I would still contact them to see what they recommend.They might be able to repair, recommend a company who can repair or offer you a lower-cost replacement. You didn't say which crank arm it is but they may also be able to provide a replacement for just that crank arm.
I would also stop using the crank for now for two different reasons:
I would try the warranty route first as @Carel suggested. It is possible that the movement has done enough damage that repair is not possible. I would consult a shop that specializes in Carbon Frame repair. They may be able to reaffix the threaded insert into the arm. As carbon parts are becoming more common repair of what used to unrepairable parts is also becoming more common.
While the recommendation to consult a carbon frame repair shop is sound, I suspect the answer would have been no. My reasoning is as follows.
There's a metal insert that's bonded to the carbon structure for the pedals. "Bonded" means glued, but remember that we aren't talking about the glue you'd use in arts and crafts. It's an adhesive like the one that holds the carbon fiber sheets in the structure themselves together.

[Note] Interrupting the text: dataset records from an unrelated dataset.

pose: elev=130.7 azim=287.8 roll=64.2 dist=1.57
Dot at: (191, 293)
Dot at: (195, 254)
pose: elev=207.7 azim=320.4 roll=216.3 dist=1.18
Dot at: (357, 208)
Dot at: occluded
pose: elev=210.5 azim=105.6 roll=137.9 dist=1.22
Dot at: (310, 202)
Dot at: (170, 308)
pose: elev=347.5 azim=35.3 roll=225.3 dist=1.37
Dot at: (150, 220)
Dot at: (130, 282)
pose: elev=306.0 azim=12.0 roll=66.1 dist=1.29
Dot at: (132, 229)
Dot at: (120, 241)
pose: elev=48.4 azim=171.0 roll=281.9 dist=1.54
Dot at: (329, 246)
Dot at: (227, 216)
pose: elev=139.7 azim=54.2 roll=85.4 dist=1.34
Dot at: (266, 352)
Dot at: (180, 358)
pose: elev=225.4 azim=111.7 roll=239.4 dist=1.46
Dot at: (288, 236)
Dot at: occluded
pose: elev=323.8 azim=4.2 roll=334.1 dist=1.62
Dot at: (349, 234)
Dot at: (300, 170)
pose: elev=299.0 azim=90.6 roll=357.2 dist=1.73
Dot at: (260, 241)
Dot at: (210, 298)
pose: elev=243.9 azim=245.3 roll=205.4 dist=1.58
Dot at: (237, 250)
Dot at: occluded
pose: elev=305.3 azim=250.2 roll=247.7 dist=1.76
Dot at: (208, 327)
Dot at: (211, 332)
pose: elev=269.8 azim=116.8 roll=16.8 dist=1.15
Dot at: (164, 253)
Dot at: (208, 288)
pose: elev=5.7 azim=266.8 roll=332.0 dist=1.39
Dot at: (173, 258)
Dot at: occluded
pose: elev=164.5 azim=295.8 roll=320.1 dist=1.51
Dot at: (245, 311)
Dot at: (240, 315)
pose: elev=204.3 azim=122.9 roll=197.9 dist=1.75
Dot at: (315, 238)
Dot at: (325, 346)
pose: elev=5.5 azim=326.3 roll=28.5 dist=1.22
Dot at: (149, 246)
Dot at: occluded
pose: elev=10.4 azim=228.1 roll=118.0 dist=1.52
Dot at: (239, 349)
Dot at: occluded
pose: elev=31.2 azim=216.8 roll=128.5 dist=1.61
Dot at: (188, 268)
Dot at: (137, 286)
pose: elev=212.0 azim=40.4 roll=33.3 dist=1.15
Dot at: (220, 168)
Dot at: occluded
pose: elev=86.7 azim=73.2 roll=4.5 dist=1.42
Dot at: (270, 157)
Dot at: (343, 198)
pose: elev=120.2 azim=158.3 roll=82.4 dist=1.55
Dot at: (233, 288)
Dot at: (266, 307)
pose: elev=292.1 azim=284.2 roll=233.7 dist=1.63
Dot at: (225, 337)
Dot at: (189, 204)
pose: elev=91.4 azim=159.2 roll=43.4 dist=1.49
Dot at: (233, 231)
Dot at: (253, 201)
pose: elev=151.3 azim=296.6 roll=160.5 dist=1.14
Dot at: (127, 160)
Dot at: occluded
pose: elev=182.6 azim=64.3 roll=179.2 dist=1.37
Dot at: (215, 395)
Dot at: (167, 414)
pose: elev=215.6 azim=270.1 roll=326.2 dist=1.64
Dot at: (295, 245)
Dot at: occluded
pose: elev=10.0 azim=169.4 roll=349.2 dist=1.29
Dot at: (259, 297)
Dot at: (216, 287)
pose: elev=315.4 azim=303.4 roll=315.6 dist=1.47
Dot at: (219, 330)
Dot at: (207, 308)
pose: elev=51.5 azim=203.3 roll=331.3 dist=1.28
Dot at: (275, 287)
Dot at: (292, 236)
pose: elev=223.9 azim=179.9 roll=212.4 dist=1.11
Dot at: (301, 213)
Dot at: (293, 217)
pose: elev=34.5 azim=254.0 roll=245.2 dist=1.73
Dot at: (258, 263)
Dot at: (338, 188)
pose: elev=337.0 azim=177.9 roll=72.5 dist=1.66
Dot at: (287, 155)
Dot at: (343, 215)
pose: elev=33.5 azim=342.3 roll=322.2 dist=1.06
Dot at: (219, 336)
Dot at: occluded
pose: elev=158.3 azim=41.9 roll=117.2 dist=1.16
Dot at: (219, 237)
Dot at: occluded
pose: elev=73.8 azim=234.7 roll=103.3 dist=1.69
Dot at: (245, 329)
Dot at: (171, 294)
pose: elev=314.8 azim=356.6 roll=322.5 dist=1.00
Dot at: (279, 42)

If that insert came loose, it could potentially be re-bonded to the cranks. However, it could also have been fretting (NB: not 100% sure this is the correct engineering term) against the rest of the carbon structure, so it could have enlarged the hole it was bonded in and maybe damaged some fibers. That would have compromised the structure. If that were something that was repairable, it may have rendered it uneconomical.
20,000 km isn't actually very long for a crankset. FSA would not have been obliged to warranty the item, but it's still possible they might have. Shimano has been more generous with the warranty terms on it's 6800, 9000, 8000, and 9100 cranksets, where there have been some issues with the halves de-bonding (NB: aluminum crankset, so different engineering problem, but maybe similar business principle).